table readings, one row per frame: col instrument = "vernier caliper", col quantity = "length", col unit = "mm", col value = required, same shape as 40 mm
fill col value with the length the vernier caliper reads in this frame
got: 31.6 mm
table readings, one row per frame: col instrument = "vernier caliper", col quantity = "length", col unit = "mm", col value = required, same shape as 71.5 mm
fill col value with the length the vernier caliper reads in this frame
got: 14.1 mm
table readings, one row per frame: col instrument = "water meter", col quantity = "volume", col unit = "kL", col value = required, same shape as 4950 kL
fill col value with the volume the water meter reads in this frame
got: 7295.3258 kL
◇ ◇ ◇
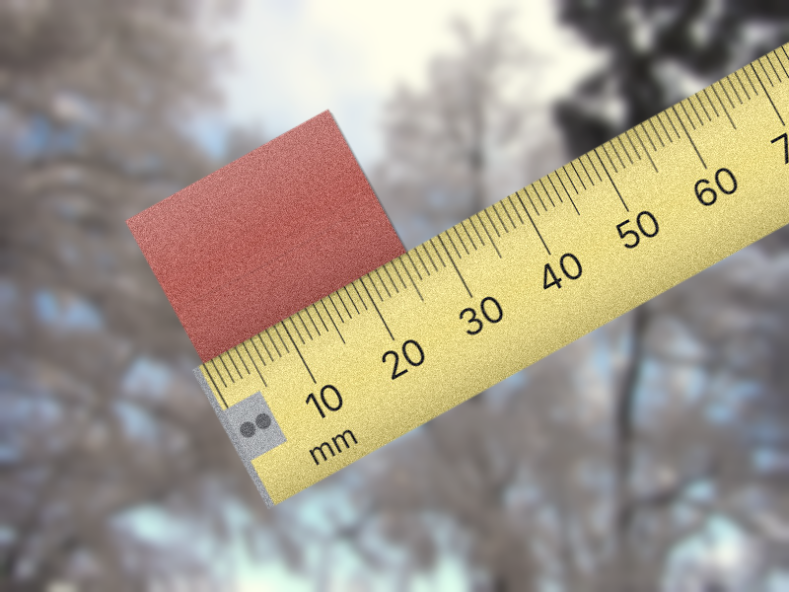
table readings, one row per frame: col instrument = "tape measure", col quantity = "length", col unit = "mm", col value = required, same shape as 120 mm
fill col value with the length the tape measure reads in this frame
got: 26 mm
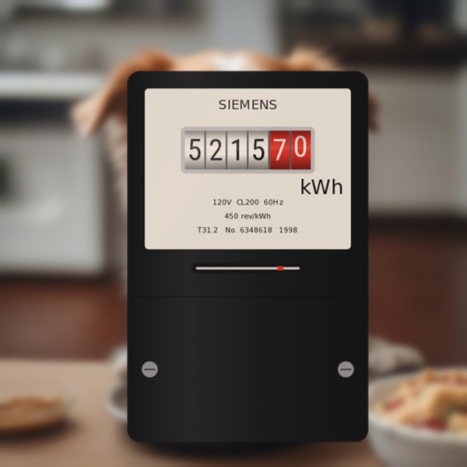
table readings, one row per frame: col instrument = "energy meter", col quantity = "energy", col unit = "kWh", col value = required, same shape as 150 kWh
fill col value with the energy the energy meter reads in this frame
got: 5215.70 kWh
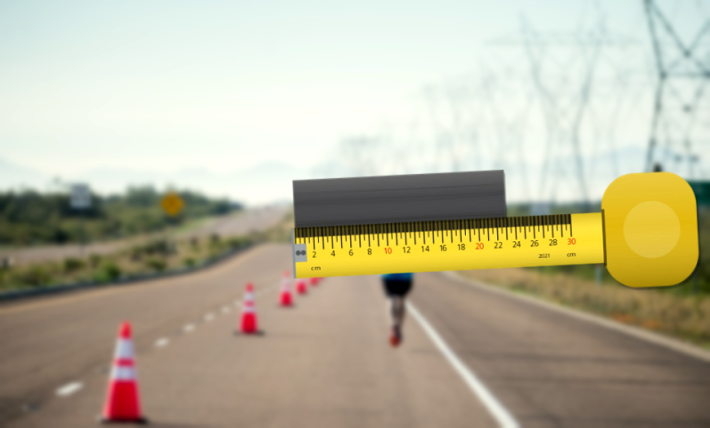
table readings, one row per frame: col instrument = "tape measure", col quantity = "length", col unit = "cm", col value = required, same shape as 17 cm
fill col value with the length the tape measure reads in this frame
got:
◇ ◇ ◇
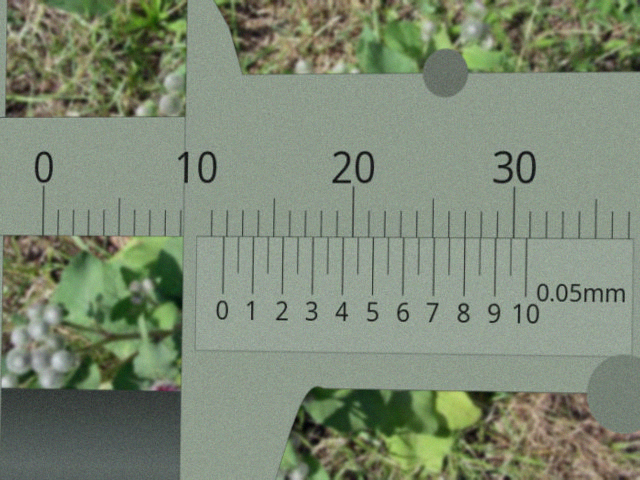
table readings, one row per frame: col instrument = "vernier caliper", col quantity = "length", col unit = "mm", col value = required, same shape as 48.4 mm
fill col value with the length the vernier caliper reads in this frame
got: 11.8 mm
◇ ◇ ◇
■ GOAL OF THE EXERCISE:
Copy the lines above word for word, starting at the line that contains "shape as 4950 kL" and ending at the line that contains "got: 7295.3258 kL", both included.

■ RESPONSE TO THE TASK:
table readings, one row per frame: col instrument = "water meter", col quantity = "volume", col unit = "kL", col value = required, same shape as 4950 kL
fill col value with the volume the water meter reads in this frame
got: 7295.3258 kL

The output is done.